RECORDS FOR THE TASK below:

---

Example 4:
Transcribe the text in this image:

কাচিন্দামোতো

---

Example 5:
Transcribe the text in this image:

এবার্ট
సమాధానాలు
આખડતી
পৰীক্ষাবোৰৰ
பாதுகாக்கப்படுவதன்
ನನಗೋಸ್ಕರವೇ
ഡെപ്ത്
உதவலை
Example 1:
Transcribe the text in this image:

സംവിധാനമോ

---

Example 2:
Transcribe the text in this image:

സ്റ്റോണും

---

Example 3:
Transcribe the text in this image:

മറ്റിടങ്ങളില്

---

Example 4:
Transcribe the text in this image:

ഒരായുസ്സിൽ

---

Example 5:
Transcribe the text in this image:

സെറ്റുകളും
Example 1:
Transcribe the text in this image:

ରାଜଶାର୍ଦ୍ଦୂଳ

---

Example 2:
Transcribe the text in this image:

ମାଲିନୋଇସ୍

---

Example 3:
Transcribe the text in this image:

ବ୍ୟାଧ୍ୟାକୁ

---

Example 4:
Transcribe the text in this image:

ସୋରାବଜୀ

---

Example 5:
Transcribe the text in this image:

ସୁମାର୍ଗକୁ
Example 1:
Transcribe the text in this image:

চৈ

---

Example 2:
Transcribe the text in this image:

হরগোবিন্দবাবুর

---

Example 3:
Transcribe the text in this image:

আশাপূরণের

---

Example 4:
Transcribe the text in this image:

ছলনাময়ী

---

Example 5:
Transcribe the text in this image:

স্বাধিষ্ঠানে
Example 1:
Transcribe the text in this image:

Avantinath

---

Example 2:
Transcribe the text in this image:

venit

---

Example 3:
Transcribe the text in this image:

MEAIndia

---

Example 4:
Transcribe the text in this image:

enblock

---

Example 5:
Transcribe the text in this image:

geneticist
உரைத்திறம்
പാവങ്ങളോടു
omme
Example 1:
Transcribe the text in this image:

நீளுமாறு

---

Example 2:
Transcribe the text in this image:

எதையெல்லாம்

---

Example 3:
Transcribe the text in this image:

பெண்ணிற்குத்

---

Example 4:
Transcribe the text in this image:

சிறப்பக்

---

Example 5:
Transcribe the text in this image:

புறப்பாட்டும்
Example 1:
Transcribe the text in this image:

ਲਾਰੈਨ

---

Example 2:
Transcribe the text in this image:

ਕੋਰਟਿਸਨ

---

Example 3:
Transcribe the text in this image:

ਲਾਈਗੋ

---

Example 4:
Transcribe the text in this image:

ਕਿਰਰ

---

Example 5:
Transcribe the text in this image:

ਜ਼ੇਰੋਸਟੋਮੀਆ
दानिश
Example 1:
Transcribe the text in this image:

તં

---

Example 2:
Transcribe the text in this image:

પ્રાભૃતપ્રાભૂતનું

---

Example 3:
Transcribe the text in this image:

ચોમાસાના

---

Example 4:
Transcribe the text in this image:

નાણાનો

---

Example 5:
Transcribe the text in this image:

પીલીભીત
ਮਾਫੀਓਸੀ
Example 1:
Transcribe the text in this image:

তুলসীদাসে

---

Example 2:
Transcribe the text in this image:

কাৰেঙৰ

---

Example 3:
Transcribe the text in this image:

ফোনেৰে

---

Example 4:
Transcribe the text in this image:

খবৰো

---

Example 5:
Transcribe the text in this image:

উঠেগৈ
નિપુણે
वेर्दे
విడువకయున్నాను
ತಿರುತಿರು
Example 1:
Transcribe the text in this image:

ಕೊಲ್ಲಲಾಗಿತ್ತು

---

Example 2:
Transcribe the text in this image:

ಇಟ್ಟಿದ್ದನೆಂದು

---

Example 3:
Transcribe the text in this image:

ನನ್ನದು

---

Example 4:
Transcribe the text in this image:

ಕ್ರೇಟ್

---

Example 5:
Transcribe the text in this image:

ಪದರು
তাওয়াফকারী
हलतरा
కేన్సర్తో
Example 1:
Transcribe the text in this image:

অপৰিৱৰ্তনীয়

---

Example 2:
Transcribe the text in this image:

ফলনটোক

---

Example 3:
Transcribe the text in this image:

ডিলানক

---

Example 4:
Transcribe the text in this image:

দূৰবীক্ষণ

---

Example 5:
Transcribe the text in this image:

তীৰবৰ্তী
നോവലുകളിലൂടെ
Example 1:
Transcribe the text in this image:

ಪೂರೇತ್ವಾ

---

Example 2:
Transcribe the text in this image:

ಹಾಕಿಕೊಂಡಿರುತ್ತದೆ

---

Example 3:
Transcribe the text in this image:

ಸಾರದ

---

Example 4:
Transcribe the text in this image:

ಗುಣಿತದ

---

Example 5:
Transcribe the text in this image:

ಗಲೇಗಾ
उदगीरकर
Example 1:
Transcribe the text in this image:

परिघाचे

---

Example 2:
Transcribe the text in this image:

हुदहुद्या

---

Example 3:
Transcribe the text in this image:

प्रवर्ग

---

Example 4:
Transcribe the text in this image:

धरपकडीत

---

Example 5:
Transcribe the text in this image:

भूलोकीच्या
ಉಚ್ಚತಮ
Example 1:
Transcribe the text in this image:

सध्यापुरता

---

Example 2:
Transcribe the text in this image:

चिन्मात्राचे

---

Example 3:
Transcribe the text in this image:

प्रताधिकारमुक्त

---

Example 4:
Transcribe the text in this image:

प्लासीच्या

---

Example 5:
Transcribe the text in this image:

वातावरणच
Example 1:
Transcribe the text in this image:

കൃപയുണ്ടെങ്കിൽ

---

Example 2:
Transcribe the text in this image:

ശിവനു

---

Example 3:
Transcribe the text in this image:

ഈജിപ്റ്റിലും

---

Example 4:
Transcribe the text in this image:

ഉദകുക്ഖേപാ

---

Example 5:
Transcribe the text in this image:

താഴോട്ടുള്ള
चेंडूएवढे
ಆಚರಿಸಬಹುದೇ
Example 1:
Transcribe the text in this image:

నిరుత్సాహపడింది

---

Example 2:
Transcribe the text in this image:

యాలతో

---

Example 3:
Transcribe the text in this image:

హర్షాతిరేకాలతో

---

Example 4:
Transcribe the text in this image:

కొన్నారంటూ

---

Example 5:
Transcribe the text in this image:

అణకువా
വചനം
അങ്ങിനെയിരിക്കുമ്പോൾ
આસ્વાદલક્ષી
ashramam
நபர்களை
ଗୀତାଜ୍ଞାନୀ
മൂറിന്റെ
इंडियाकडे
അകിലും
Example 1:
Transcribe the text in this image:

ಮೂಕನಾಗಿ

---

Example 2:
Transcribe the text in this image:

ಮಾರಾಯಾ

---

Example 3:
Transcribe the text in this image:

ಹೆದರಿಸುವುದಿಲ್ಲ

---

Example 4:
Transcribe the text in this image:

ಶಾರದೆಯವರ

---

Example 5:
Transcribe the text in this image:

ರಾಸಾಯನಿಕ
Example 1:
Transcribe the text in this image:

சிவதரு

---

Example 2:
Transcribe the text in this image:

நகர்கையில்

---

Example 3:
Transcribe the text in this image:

End of RECORDS FOR THE TASK.

ABOUT THIS EXERCISE: Using the data above, print every record exactly as shown.

SOLUTION TO THIS TASK:
---

Example 4:
Transcribe the text in this image:

কাচিন্দামোতো

---

Example 5:
Transcribe the text in this image:

এবার্ট
సమాధానాలు
આખડતી
পৰীক্ষাবোৰৰ
பாதுகாக்கப்படுவதன்
ನನಗೋಸ್ಕರವೇ
ഡെപ്ത്
உதவலை
Example 1:
Transcribe the text in this image:

സംവിധാനമോ

---

Example 2:
Transcribe the text in this image:

സ്റ്റോണും

---

Example 3:
Transcribe the text in this image:

മറ്റിടങ്ങളില്

---

Example 4:
Transcribe the text in this image:

ഒരായുസ്സിൽ

---

Example 5:
Transcribe the text in this image:

സെറ്റുകളും
Example 1:
Transcribe the text in this image:

ରାଜଶାର୍ଦ୍ଦୂଳ

---

Example 2:
Transcribe the text in this image:

ମାଲିନୋଇସ୍

---

Example 3:
Transcribe the text in this image:

ବ୍ୟାଧ୍ୟାକୁ

---

Example 4:
Transcribe the text in this image:

ସୋରାବଜୀ

---

Example 5:
Transcribe the text in this image:

ସୁମାର୍ଗକୁ
Example 1:
Transcribe the text in this image:

চৈ

---

Example 2:
Transcribe the text in this image:

হরগোবিন্দবাবুর

---

Example 3:
Transcribe the text in this image:

আশাপূরণের

---

Example 4:
Transcribe the text in this image:

ছলনাময়ী

---

Example 5:
Transcribe the text in this image:

স্বাধিষ্ঠানে
Example 1:
Transcribe the text in this image:

Avantinath

---

Example 2:
Transcribe the text in this image:

venit

---

Example 3:
Transcribe the text in this image:

MEAIndia

---

Example 4:
Transcribe the text in this image:

enblock

---

Example 5:
Transcribe the text in this image:

geneticist
உரைத்திறம்
പാവങ്ങളോടു
omme
Example 1:
Transcribe the text in this image:

நீளுமாறு

---

Example 2:
Transcribe the text in this image:

எதையெல்லாம்

---

Example 3:
Transcribe the text in this image:

பெண்ணிற்குத்

---

Example 4:
Transcribe the text in this image:

சிறப்பக்

---

Example 5:
Transcribe the text in this image:

புறப்பாட்டும்
Example 1:
Transcribe the text in this image:

ਲਾਰੈਨ

---

Example 2:
Transcribe the text in this image:

ਕੋਰਟਿਸਨ

---

Example 3:
Transcribe the text in this image:

ਲਾਈਗੋ

---

Example 4:
Transcribe the text in this image:

ਕਿਰਰ

---

Example 5:
Transcribe the text in this image:

ਜ਼ੇਰੋਸਟੋਮੀਆ
दानिश
Example 1:
Transcribe the text in this image:

તં

---

Example 2:
Transcribe the text in this image:

પ્રાભૃતપ્રાભૂતનું

---

Example 3:
Transcribe the text in this image:

ચોમાસાના

---

Example 4:
Transcribe the text in this image:

નાણાનો

---

Example 5:
Transcribe the text in this image:

પીલીભીત
ਮਾਫੀਓਸੀ
Example 1:
Transcribe the text in this image:

তুলসীদাসে

---

Example 2:
Transcribe the text in this image:

কাৰেঙৰ

---

Example 3:
Transcribe the text in this image:

ফোনেৰে

---

Example 4:
Transcribe the text in this image:

খবৰো

---

Example 5:
Transcribe the text in this image:

উঠেগৈ
નિપુણે
वेर्दे
విడువకయున్నాను
ತಿರುತಿರು
Example 1:
Transcribe the text in this image:

ಕೊಲ್ಲಲಾಗಿತ್ತು

---

Example 2:
Transcribe the text in this image:

ಇಟ್ಟಿದ್ದನೆಂದು

---

Example 3:
Transcribe the text in this image:

ನನ್ನದು

---

Example 4:
Transcribe the text in this image:

ಕ್ರೇಟ್

---

Example 5:
Transcribe the text in this image:

ಪದರು
তাওয়াফকারী
हलतरा
కేన్సర్తో
Example 1:
Transcribe the text in this image:

অপৰিৱৰ্তনীয়

---

Example 2:
Transcribe the text in this image:

ফলনটোক

---

Example 3:
Transcribe the text in this image:

ডিলানক

---

Example 4:
Transcribe the text in this image:

দূৰবীক্ষণ

---

Example 5:
Transcribe the text in this image:

তীৰবৰ্তী
നോവലുകളിലൂടെ
Example 1:
Transcribe the text in this image:

ಪೂರೇತ್ವಾ

---

Example 2:
Transcribe the text in this image:

ಹಾಕಿಕೊಂಡಿರುತ್ತದೆ

---

Example 3:
Transcribe the text in this image:

ಸಾರದ

---

Example 4:
Transcribe the text in this image:

ಗುಣಿತದ

---

Example 5:
Transcribe the text in this image:

ಗಲೇಗಾ
उदगीरकर
Example 1:
Transcribe the text in this image:

परिघाचे

---

Example 2:
Transcribe the text in this image:

हुदहुद्या

---

Example 3:
Transcribe the text in this image:

प्रवर्ग

---

Example 4:
Transcribe the text in this image:

धरपकडीत

---

Example 5:
Transcribe the text in this image:

भूलोकीच्या
ಉಚ್ಚತಮ
Example 1:
Transcribe the text in this image:

सध्यापुरता

---

Example 2:
Transcribe the text in this image:

चिन्मात्राचे

---

Example 3:
Transcribe the text in this image:

प्रताधिकारमुक्त

---

Example 4:
Transcribe the text in this image:

प्लासीच्या

---

Example 5:
Transcribe the text in this image:

वातावरणच
Example 1:
Transcribe the text in this image:

കൃപയുണ്ടെങ്കിൽ

---

Example 2:
Transcribe the text in this image:

ശിവനു

---

Example 3:
Transcribe the text in this image:

ഈജിപ്റ്റിലും

---

Example 4:
Transcribe the text in this image:

ഉദകുക്ഖേപാ

---

Example 5:
Transcribe the text in this image:

താഴോട്ടുള്ള
चेंडूएवढे
ಆಚರಿಸಬಹುದೇ
Example 1:
Transcribe the text in this image:

నిరుత్సాహపడింది

---

Example 2:
Transcribe the text in this image:

యాలతో

---

Example 3:
Transcribe the text in this image:

హర్షాతిరేకాలతో

---

Example 4:
Transcribe the text in this image:

కొన్నారంటూ

---

Example 5:
Transcribe the text in this image:

అణకువా
വചനം
അങ്ങിനെയിരിക്കുമ്പോൾ
આસ્વાદલક્ષી
ashramam
நபர்களை
ଗୀତାଜ୍ଞାନୀ
മൂറിന്റെ
इंडियाकडे
അകിലും
Example 1:
Transcribe the text in this image:

ಮೂಕನಾಗಿ

---

Example 2:
Transcribe the text in this image:

ಮಾರಾಯಾ

---

Example 3:
Transcribe the text in this image:

ಹೆದರಿಸುವುದಿಲ್ಲ

---

Example 4:
Transcribe the text in this image:

ಶಾರದೆಯವರ

---

Example 5:
Transcribe the text in this image:

ರಾಸಾಯನಿಕ
Example 1:
Transcribe the text in this image:

சிவதரு

---

Example 2:
Transcribe the text in this image:

நகர்கையில்

---

Example 3:
Transcribe the text in this image:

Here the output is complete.